On Fri, Aug 01, 2014 at 07:09:00AM +0100, Will Godfrey wrote:
On Fri, 01 Aug 2014 07:42:06 +0200
Jeremy Jongepier <jeremy(a)autostatic.com> wrote:
On 07/30/2014 11:01 AM, Gerhard Zintel wrote:
use a Banana Pi, it is not nearly as crappy as
Raspberry, much more powerfull (2 cores, 1 GHz, 1 GB), consumes less power and only a bit
more expensive:
see here
http://hardware-libre.fr/2014/06/raspberry-vs-banana-hardware-duel/
and here
http://hardware-libre.fr/2014/06/raspberry-vs-banana-vs-a10-olinuxino-power…
Gerhard
What I like about the RPi is that it is afaik still the cheapest board
available. It also has a huge community and it's not being run by a
company but a foundation with a non-profit goal.
For real-time audio purposes it is certainly not the best choice, but
then, what do you expect for that price? And what do you expect from a
device that is made for educational purposes, not real-time,
low-latency, pro audio?
Jeremy
Exactly!
This is something people seem to forget when they complain that it can't do
this, or that. They also forget that the founders sank their own personal money
into this project at the start, called on favours and twisted arms.
I still like the BeagleBone; it feels like a proper, well-engineered
development board.
The right tool for the synth job will eventually make itself known.
The Allwinner-based boards like the Banana and the Cubie and maybe
even the Udoo will be the right board for a synth; thanks for the tips.
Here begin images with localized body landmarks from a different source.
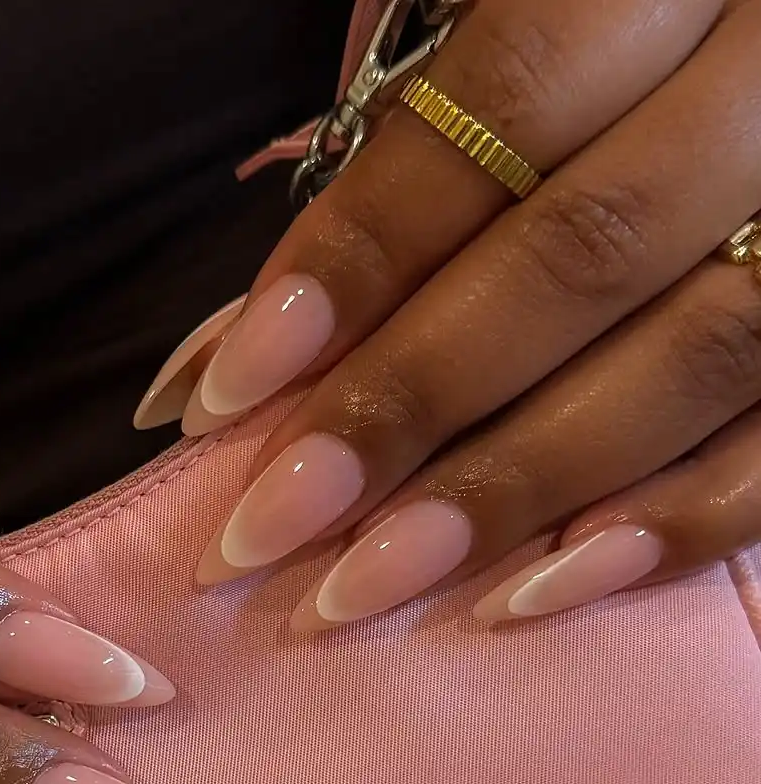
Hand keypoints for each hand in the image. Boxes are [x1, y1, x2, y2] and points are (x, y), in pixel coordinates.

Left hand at [144, 0, 760, 624]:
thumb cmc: (625, 48)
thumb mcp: (532, 33)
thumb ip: (420, 161)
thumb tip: (257, 344)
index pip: (501, 109)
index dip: (358, 255)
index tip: (229, 390)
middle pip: (582, 256)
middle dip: (407, 406)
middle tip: (269, 528)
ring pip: (692, 360)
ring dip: (512, 492)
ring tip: (366, 585)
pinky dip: (673, 527)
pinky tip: (543, 591)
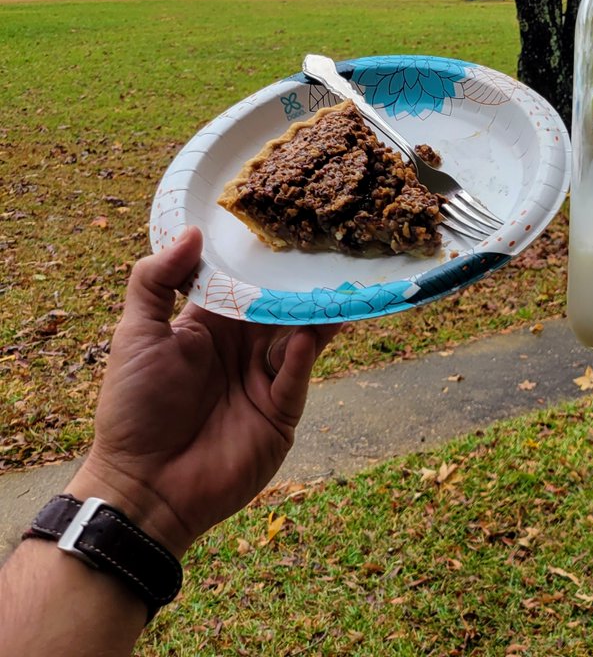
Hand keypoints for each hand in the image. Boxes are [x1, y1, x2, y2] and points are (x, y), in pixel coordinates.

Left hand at [66, 227, 339, 556]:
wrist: (144, 487)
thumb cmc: (134, 409)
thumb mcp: (136, 336)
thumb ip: (156, 281)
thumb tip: (192, 231)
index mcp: (209, 326)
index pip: (244, 284)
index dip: (261, 261)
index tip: (284, 228)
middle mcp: (242, 347)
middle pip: (279, 306)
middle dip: (300, 282)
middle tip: (326, 250)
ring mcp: (264, 378)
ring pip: (298, 334)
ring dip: (315, 312)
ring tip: (336, 286)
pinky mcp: (282, 409)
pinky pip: (297, 374)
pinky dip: (304, 352)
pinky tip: (309, 334)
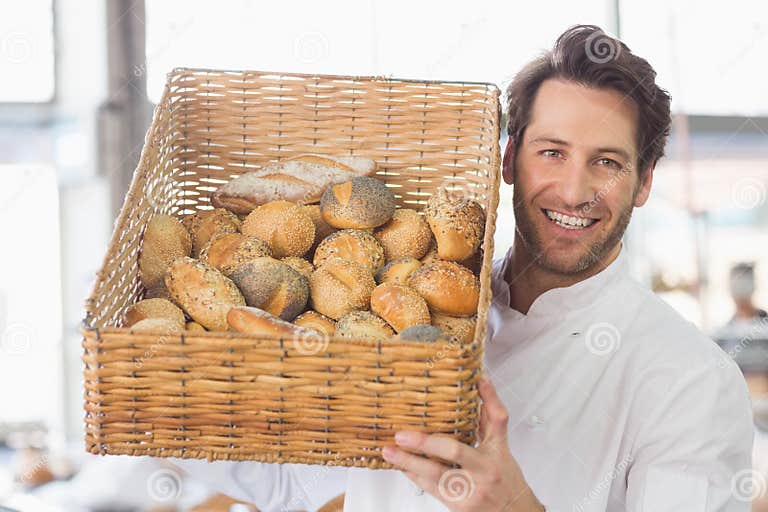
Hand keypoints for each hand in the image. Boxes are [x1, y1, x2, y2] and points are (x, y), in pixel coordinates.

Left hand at [382, 375, 543, 510]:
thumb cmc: (505, 477)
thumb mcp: (501, 446)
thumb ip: (491, 414)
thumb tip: (482, 381)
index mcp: (494, 454)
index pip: (491, 423)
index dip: (484, 400)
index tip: (472, 383)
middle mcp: (482, 473)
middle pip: (453, 451)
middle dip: (424, 442)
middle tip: (401, 434)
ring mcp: (468, 491)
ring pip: (434, 474)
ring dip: (408, 462)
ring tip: (389, 451)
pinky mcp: (456, 506)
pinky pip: (430, 488)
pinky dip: (413, 475)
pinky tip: (401, 466)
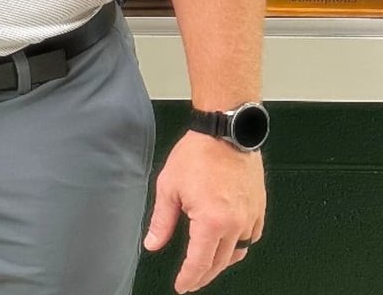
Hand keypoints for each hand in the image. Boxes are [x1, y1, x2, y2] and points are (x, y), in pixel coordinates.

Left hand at [144, 131, 265, 292]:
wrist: (225, 133)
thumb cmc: (197, 154)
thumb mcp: (169, 186)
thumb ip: (162, 220)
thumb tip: (153, 244)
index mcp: (211, 221)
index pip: (199, 263)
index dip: (189, 278)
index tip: (181, 286)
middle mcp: (235, 225)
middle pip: (219, 263)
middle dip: (203, 274)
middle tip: (191, 279)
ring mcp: (250, 218)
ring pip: (237, 253)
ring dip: (221, 261)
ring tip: (206, 263)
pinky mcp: (259, 210)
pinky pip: (250, 238)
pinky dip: (238, 244)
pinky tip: (227, 242)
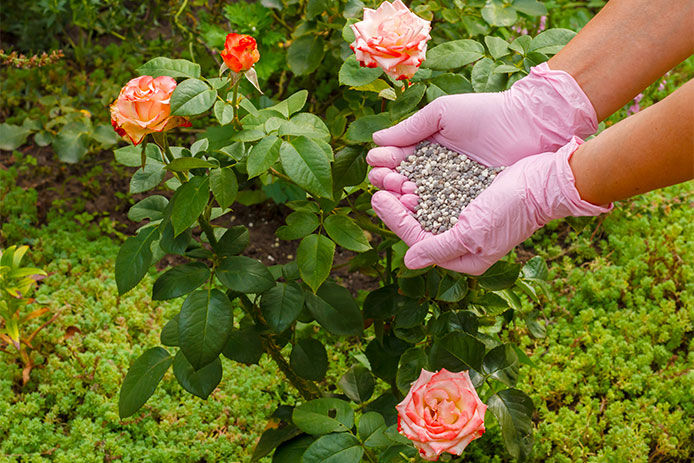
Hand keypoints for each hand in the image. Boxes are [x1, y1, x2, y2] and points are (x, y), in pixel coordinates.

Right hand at [367, 63, 596, 208]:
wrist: (528, 124)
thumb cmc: (486, 113)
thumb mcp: (442, 114)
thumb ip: (409, 129)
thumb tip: (375, 141)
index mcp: (428, 150)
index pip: (398, 162)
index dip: (385, 164)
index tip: (378, 163)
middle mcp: (437, 173)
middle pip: (403, 184)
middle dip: (388, 182)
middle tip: (384, 180)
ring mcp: (452, 191)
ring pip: (419, 200)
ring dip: (401, 198)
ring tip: (395, 192)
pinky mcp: (468, 206)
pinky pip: (442, 212)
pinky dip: (426, 210)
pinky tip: (413, 204)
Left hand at [371, 138, 611, 274]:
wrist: (545, 180)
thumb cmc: (511, 209)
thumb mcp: (472, 234)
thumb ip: (439, 248)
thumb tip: (409, 262)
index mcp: (463, 259)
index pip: (417, 241)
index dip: (394, 220)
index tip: (377, 198)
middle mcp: (462, 242)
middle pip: (419, 224)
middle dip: (397, 205)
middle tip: (378, 184)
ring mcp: (466, 219)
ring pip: (426, 207)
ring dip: (407, 191)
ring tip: (390, 174)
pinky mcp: (471, 198)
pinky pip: (439, 193)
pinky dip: (424, 182)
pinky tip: (410, 169)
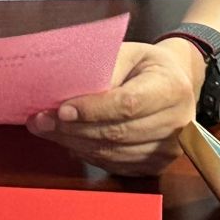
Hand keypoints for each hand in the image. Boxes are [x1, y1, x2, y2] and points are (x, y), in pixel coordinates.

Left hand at [27, 40, 201, 175]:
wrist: (175, 84)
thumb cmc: (146, 66)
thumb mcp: (128, 53)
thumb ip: (104, 71)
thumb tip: (68, 92)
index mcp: (171, 88)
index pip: (128, 104)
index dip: (92, 110)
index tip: (62, 110)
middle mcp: (177, 122)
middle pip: (118, 133)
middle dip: (74, 129)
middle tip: (42, 121)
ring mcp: (169, 149)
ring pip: (114, 153)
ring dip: (76, 144)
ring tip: (49, 130)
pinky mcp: (158, 166)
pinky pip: (117, 166)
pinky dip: (89, 155)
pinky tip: (71, 142)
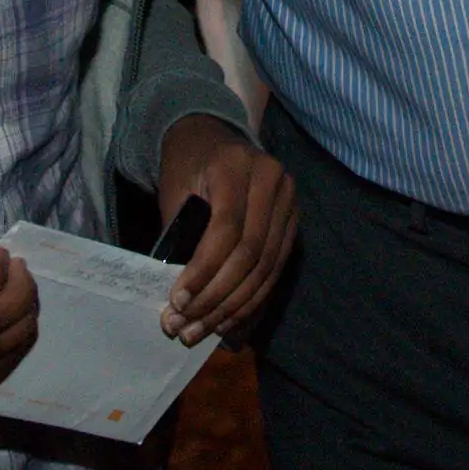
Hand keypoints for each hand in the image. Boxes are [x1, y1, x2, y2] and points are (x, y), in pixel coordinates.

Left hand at [154, 114, 297, 346]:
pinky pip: (276, 267)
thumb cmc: (186, 168)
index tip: (177, 303)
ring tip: (200, 331)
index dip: (203, 271)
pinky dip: (252, 298)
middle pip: (250, 253)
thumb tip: (180, 301)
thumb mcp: (174, 193)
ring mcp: (289, 199)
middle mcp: (272, 179)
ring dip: (233, 307)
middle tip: (185, 328)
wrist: (210, 138)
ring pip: (266, 266)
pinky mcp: (294, 219)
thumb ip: (180, 237)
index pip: (226, 229)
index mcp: (237, 165)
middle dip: (216, 298)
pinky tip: (227, 320)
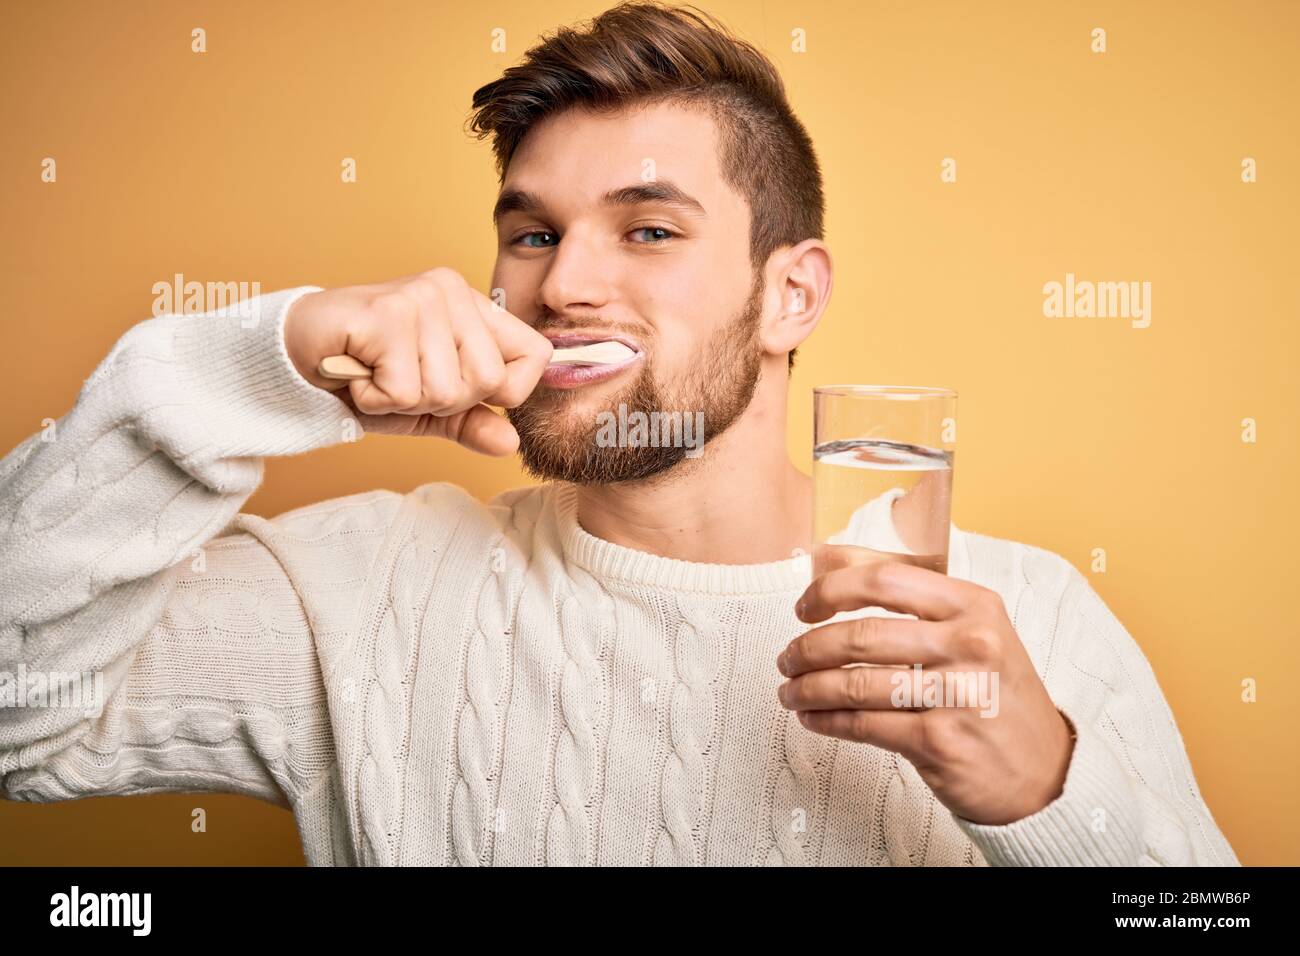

The benchmark is my old EEE 1000. It had 2GB RAM and 1GHZ CPU. And
that was enough for me to gig with for years. So, as soon as a
1Ghz board with maybe 1GB RAM or 2GB RAM and well-designed dual-USB
connectivity comes down into the under-$100 range, there's the synth
I was hoping to build in 2007. I need only sit back and wait for
Moore's Law to do its magic. Eventually it will happen.